Typically they match facts about specific objects, e.g. a specific
bacterium, against a general rule and get a new fact about those objects.
Much present AI research concerns how to represent facts in
ways that permit them to be used for a wide variety of purposes.
\bigskip\bigskip\bigskip
\noindent{\bf COMMON SENSE REASONING}
Our ability to use common sense knowledge depends on being
able to do common sense reasoning.
Much artificial intelligence inference is not designed
to use directly the rules of inference of any of the well known
systems of mathematical logic. There is often no
clear separation in the program between determining what inferences
are correct and the strategy for finding the inferences required
to solve the problem at hand. Nevertheless, the logical system usually
corresponds to a subset of first order logic. Systems provide for
inferring a fact
about one or two particular objects from other facts about these
objects and a general rule containing variables. Most expert systems,
including Mycin, never
infer general statements, i.e. quantified formulas.

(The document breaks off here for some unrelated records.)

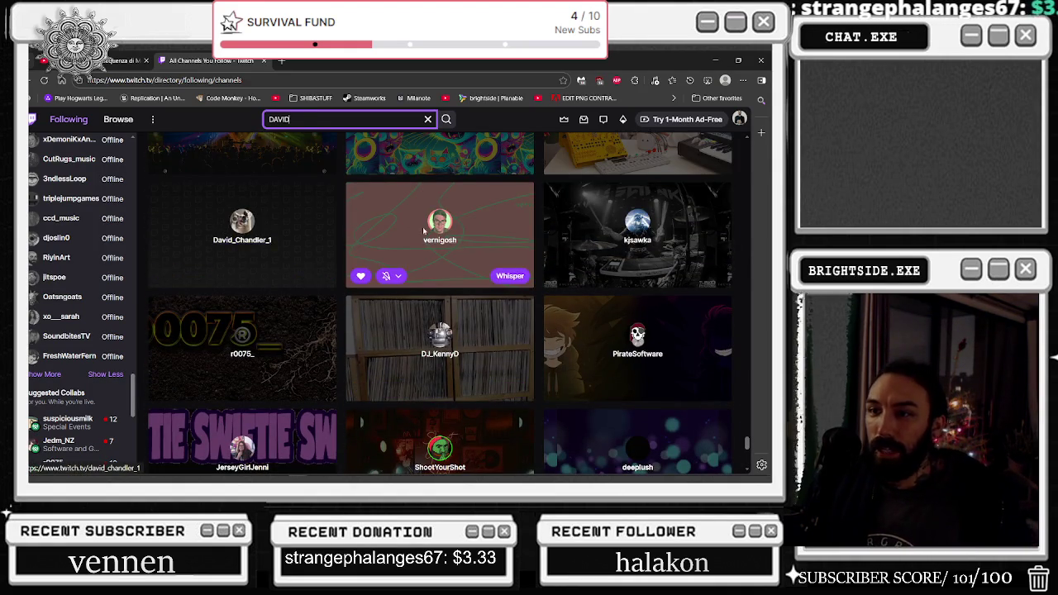
{"action": "scroll", "coordinate": [460, 260], "scroll_direction": "down", "scroll_amount": 2}
{"action": "scroll", "coordinate": [454, 275], "scroll_direction": "down", "scroll_amount": 1}
{"action": "scroll", "coordinate": [454, 275], "scroll_direction": "down", "scroll_amount": 1}
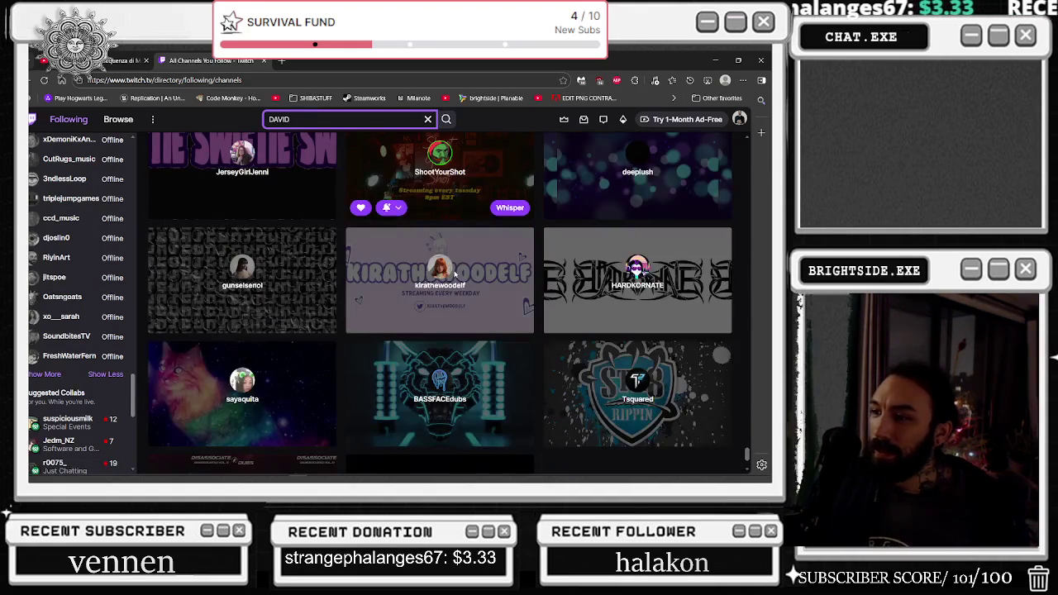
{"action": "scroll", "coordinate": [454, 275], "scroll_direction": "down", "scroll_amount": 1}
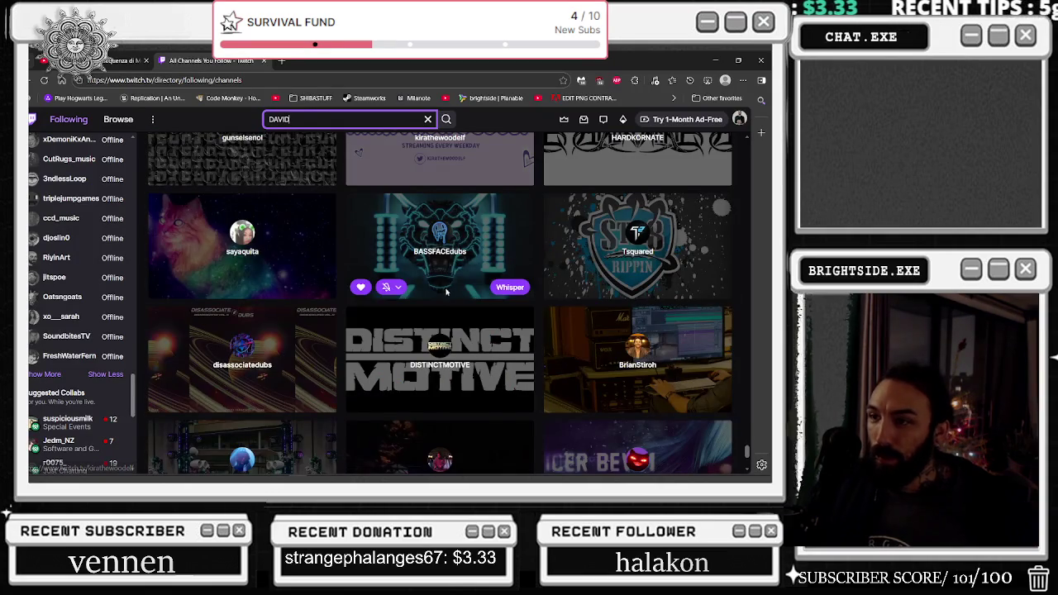
{"action": "scroll", "coordinate": [427, 348], "scroll_direction": "down", "scroll_amount": 2}
{"action": "scroll", "coordinate": [428, 347], "scroll_direction": "down", "scroll_amount": 2}
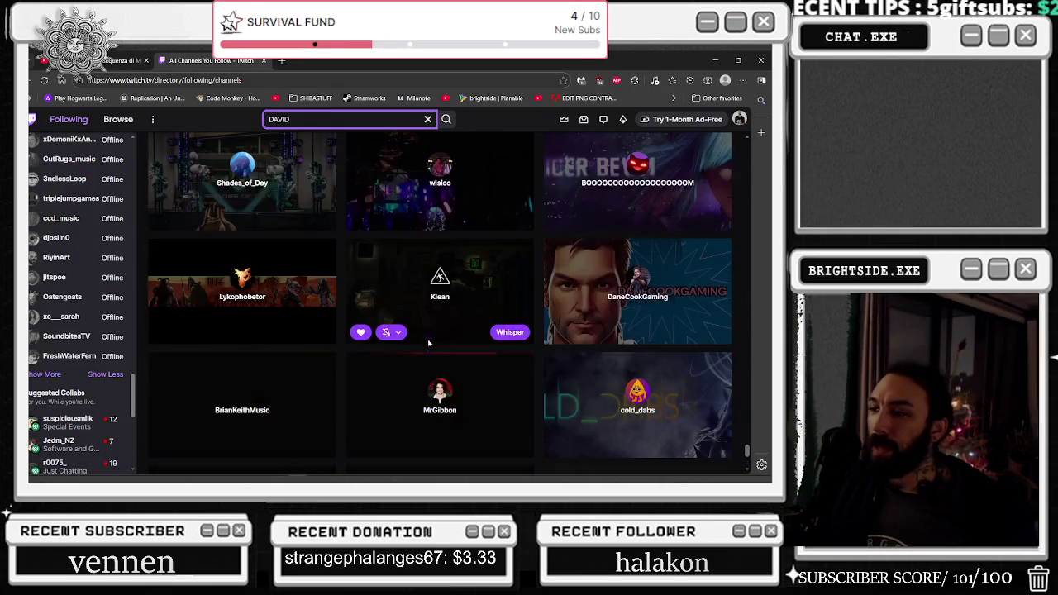
{"action": "scroll", "coordinate": [496, 331], "scroll_direction": "down", "scroll_amount": 1}
{"action": "scroll", "coordinate": [550, 311], "scroll_direction": "up", "scroll_amount": 1}
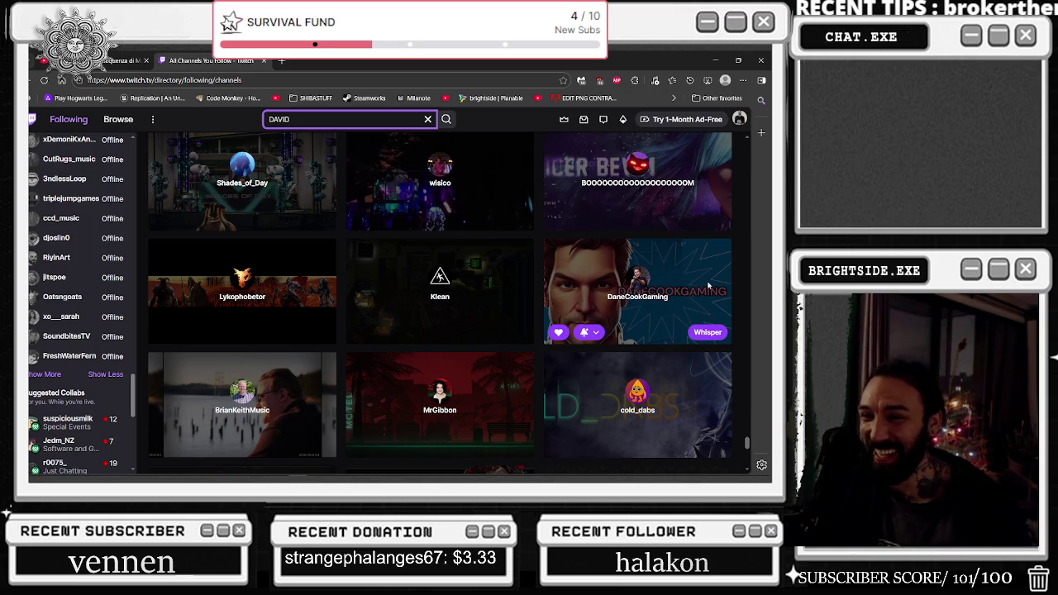
{"action": "scroll", "coordinate": [708, 285], "scroll_direction": "down", "scroll_amount": 2}
{"action": "scroll", "coordinate": [708, 214], "scroll_direction": "down", "scroll_amount": 2}
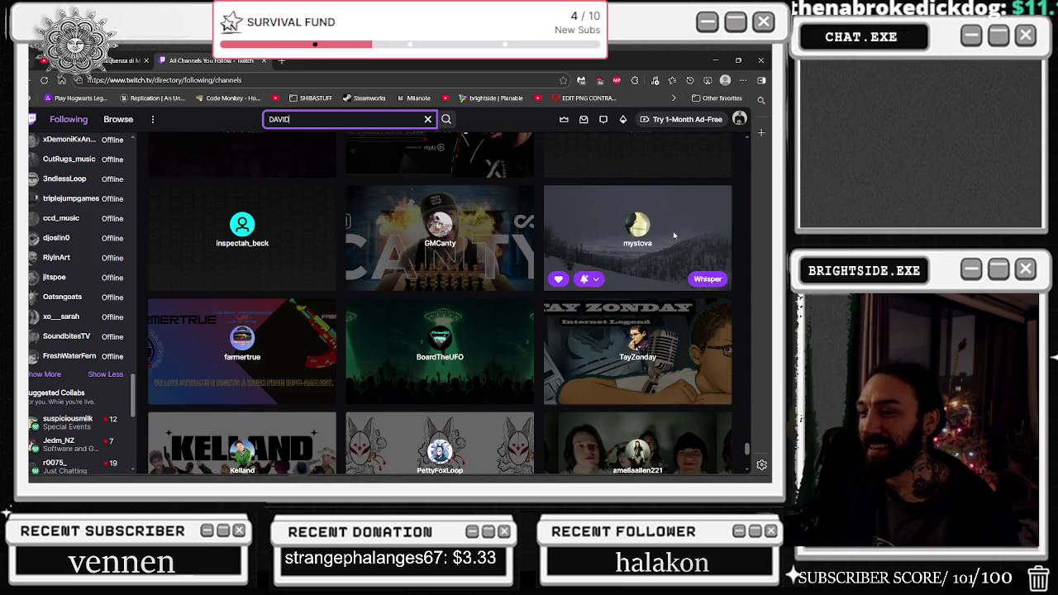
{"action": "scroll", "coordinate": [674, 236], "scroll_direction": "down", "scroll_amount": 1}
{"action": "scroll", "coordinate": [674, 237], "scroll_direction": "down", "scroll_amount": 2}
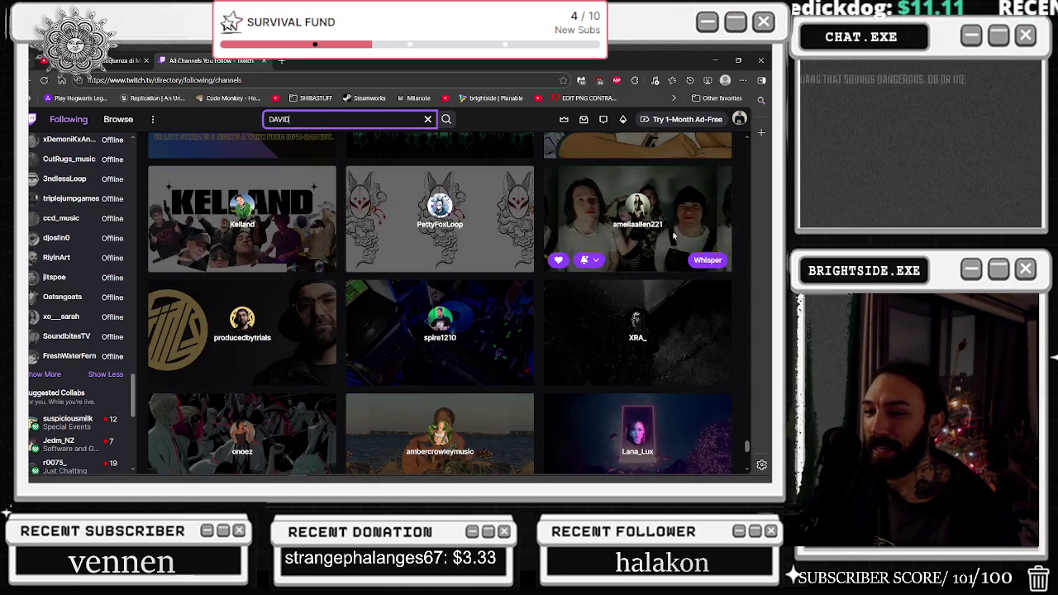
{"action": "scroll", "coordinate": [674, 236], "scroll_direction": "down", "scroll_amount": 1}
{"action": "scroll", "coordinate": [674, 236], "scroll_direction": "down", "scroll_amount": 1}
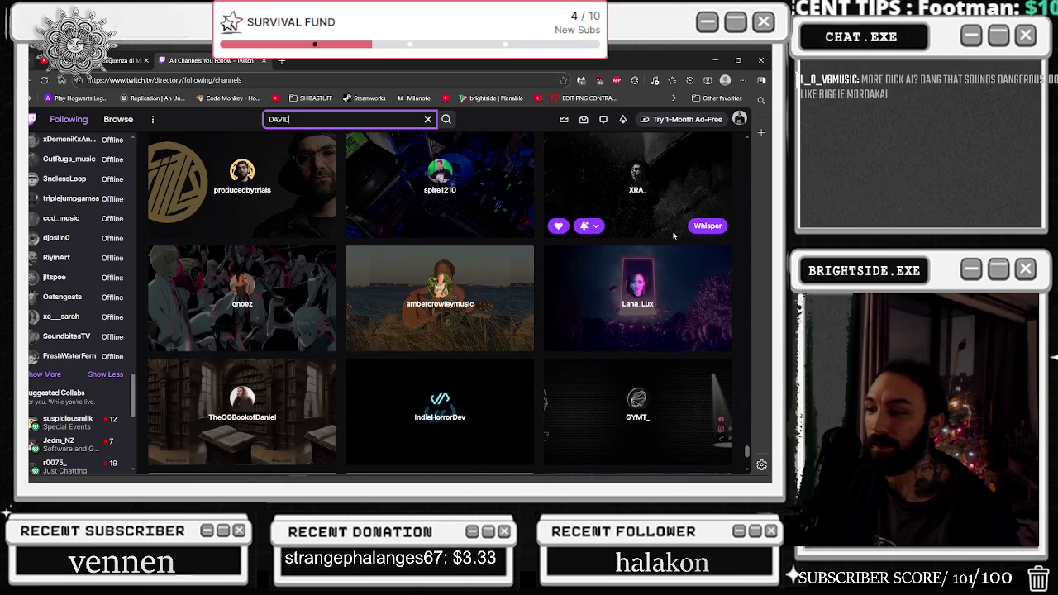
{"action": "scroll", "coordinate": [674, 237], "scroll_direction": "down", "scroll_amount": 2}
{"action": "scroll", "coordinate": [674, 240], "scroll_direction": "down", "scroll_amount": 2}
{"action": "scroll", "coordinate": [509, 216], "scroll_direction": "down", "scroll_amount": 3}
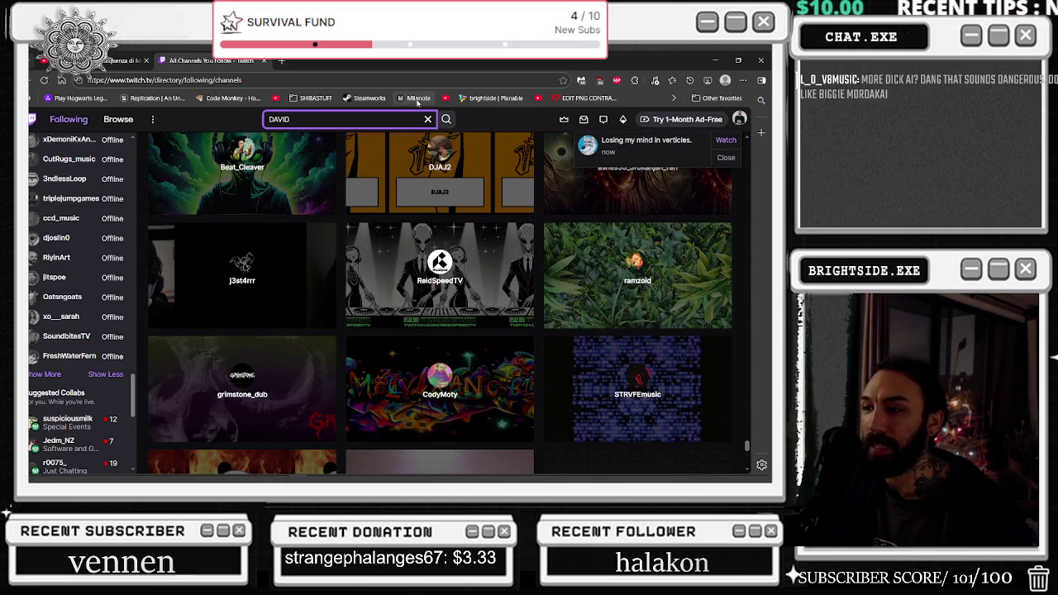
- Replace the search text with 'MXD' and run the channel search
{"action": "key", "text": "ctrl+a"}
{"action": "type", "text": "MXD"}
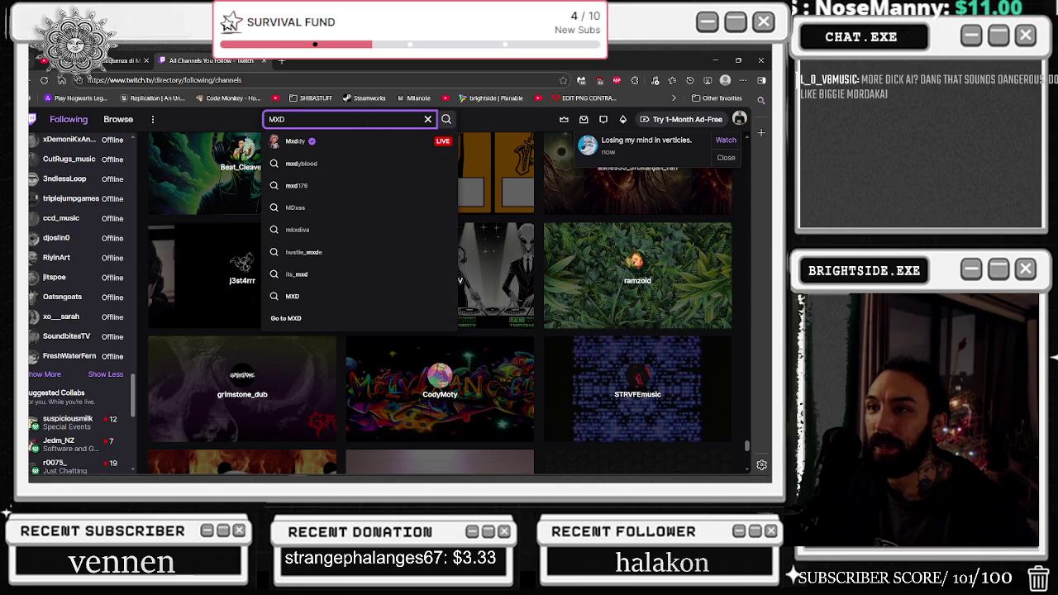
{"action": "type", "text": "ICIA"}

Human reasoning also involves obtaining facts by observation
of the world, and computer programs also do this. Robert Filman
did an interesting thesis on observation in a chess world where
many facts that could be obtained by deduction are in fact obtained
by observation. Mycin's doesn't require this, but our hypothetical
robot physician would have to draw conclusions from a patient's
appearance, and computer vision is not ready for it.
An important new development in AI (since the middle 1970s) is
the formalization of non-monotonic reasoning.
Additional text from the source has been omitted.